Die fehlende Möglichkeit einer alleinigen Fortführung des bisherigen Familiennamens trotz eines besonderen Kontinuitätsinteresses sei ein Eingriff in den Schutzbereich des allgemeinen Persönlichkeitsrechts sowie wegen der Verpflichtung zur Namensänderung auch in Art 8 Abs. 1 MRK.[25] Dieser Eingriff sei verfassungswidrig, weil unverhältnismäßig.[26]

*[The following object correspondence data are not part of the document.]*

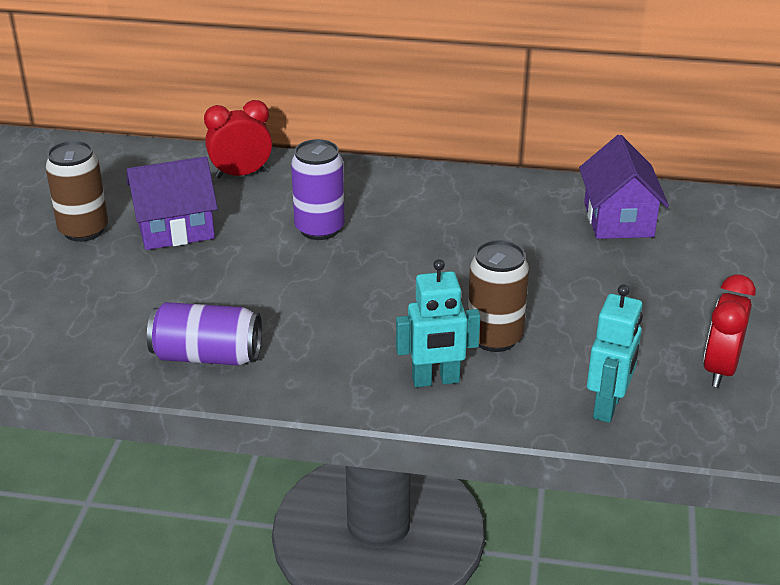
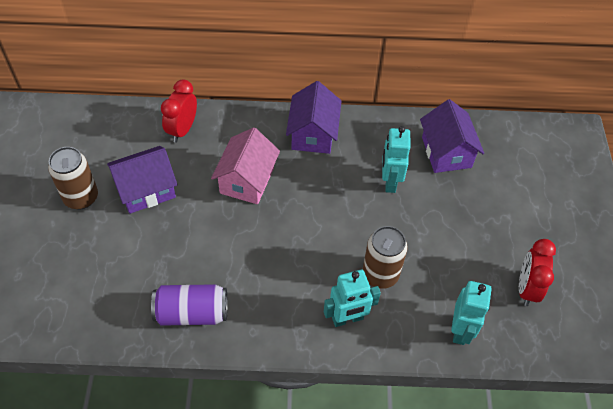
camera: 10 degrees left, 20 degrees up
red clock [204,100,272,179] -> red clock turned 45 degrees counterclockwise [161,79,197,143]
purple can [291,139,345,240] -> pink house [211,127,280,204]
none -> purple house [286,81,342,154]
none -> turquoise robot [382,126,411,193]

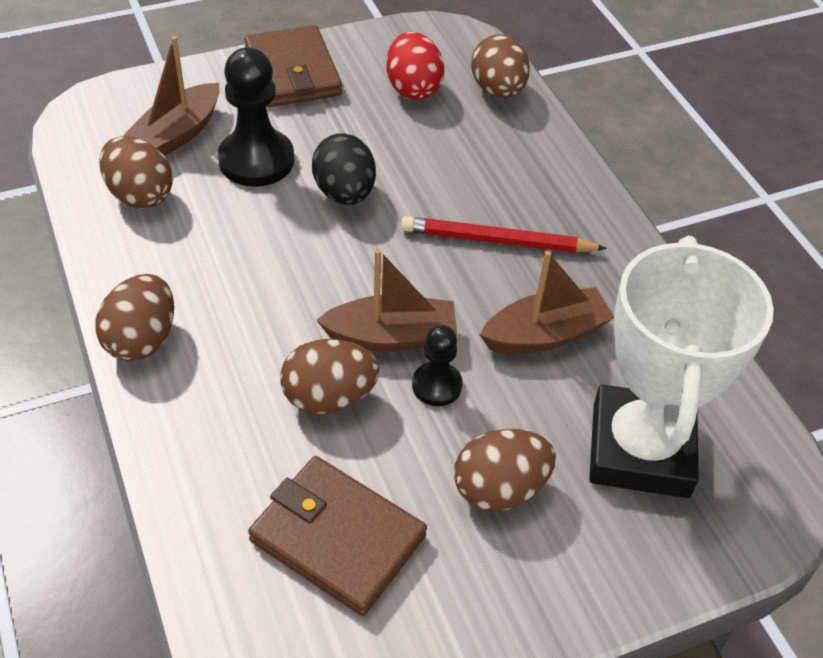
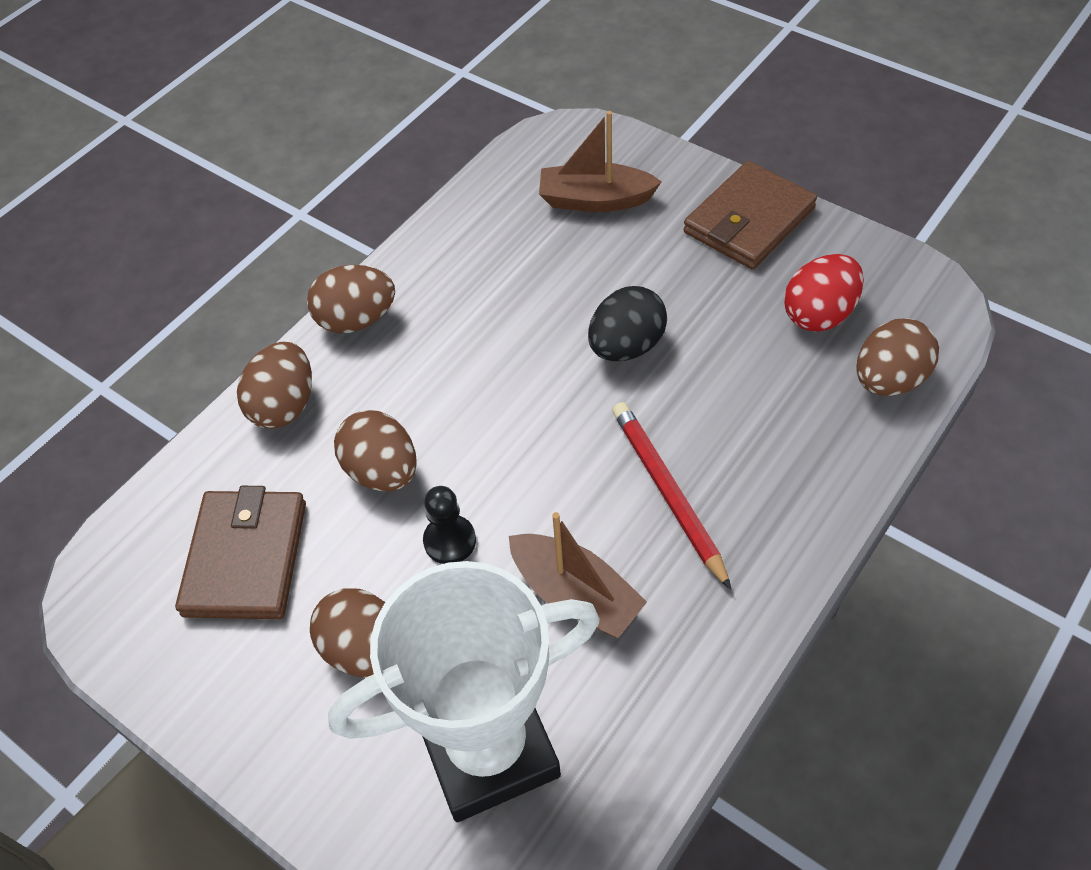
camera: 65 degrees right, 5 degrees up
brown egg [99,136,173,209] -> brown egg moved to [237,342,312,429]
black pawn [218,47,294,187] -> none
brown boat [316,249,457,352] -> none

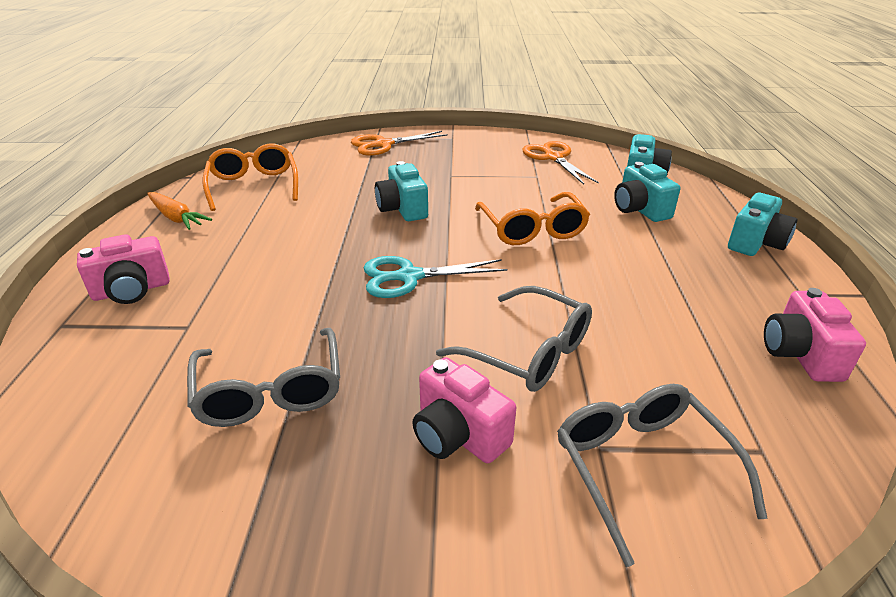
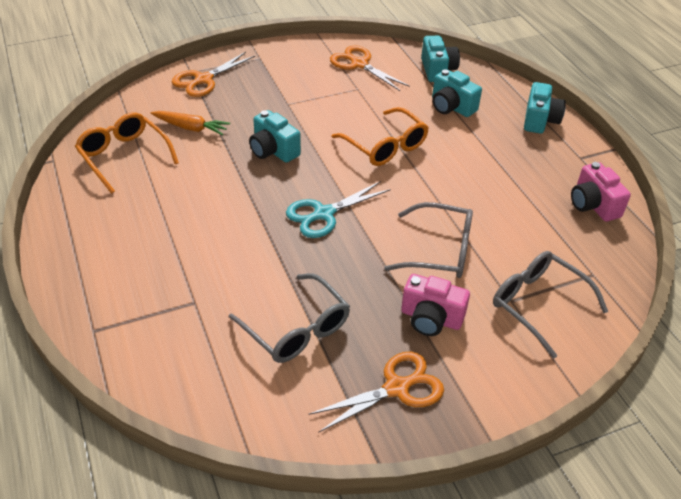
camera: 25 degrees left, 10 degrees up
pink camera [77,234,170,304] -> none
orange carrot [147,192,212,230] -> orange carrot moved to [151,111,230,136]
none -> orange scissors [309,352,444,433]

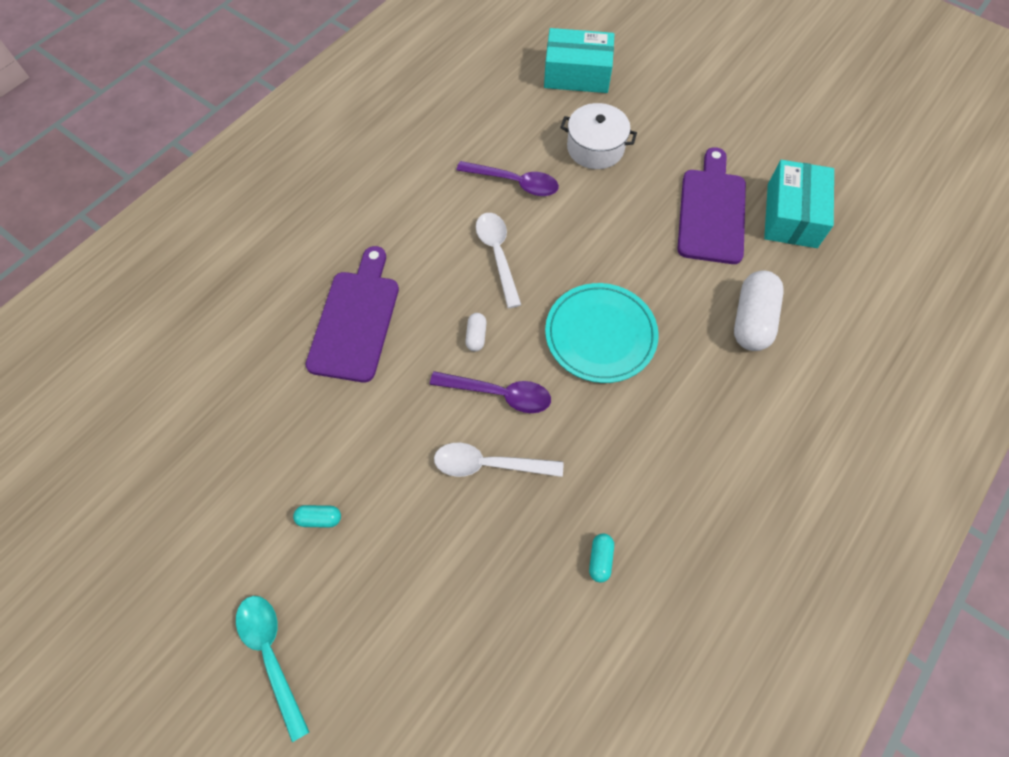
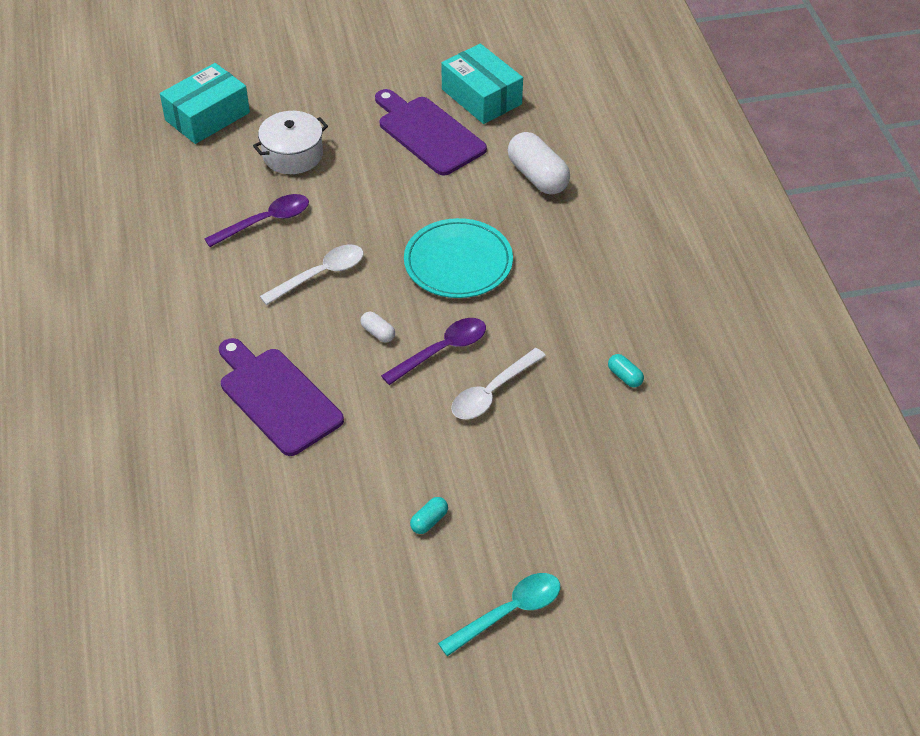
camera: 50 degrees left, 15 degrees down
turquoise spoon [236,596,309,742] -> turquoise spoon turned 135 degrees clockwise [438,573,560,656]
white spoon [476,213,521,308] -> white spoon turned 120 degrees clockwise [259,245,364,305]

Zwar verfolge der Gesetzgeber ein legitimes Ziel, nämlich die neue Zugehörigkeit des Angenommenen zur Familie des Annehmenden auch äußerlich sichtbar zu machen. Die geltende gesetzliche Regelung belaste aber den Angenommenen unverhältnismäßig: Der gesetzlich angeordnete Wechsel des Geburtsnamens korrespondiere nicht vollständig mit dem nach der Adoption bestehenden verwandtschaftlichen Beziehungsgeflecht, sondern spiegele nur einen deutlich untergeordneten Teilausschnitt der familiären Beziehungen des Angenommenen wider. Ein Volljähriger habe auch ein deutlich höheres Interesse an der Fortführung seines bisherigen Namens, wobei auch die Namenskontinuität Ordnungsinteressen diene. Andererseits verliere der Name als Ausweis der Familienzugehörigkeit angesichts geänderter gesellschaftlicher Gepflogenheiten zunehmend an Bedeutung. Dies werde nicht zuletzt belegt durch das Eckpunktepapier zur Reform des Namensrechts vom 11.2.2020, in welchem sich die Arbeitsgruppe sogar für eine anlasslose Namensänderungsmöglichkeit ausgesprochen habe. Die gesetzlich vorgesehene Milderungsmöglichkeit der Voranstellung oder Beifügung des bisherigen Namens reiche zumindest bei einem über den Regelfall hinausgehenden Kontinuitätsinteresse nicht aus.

[25] BGH besprochene Entscheidung Rn 41 bzw. 43.
[26] BGH besprochene Entscheidung Rn 44 ff.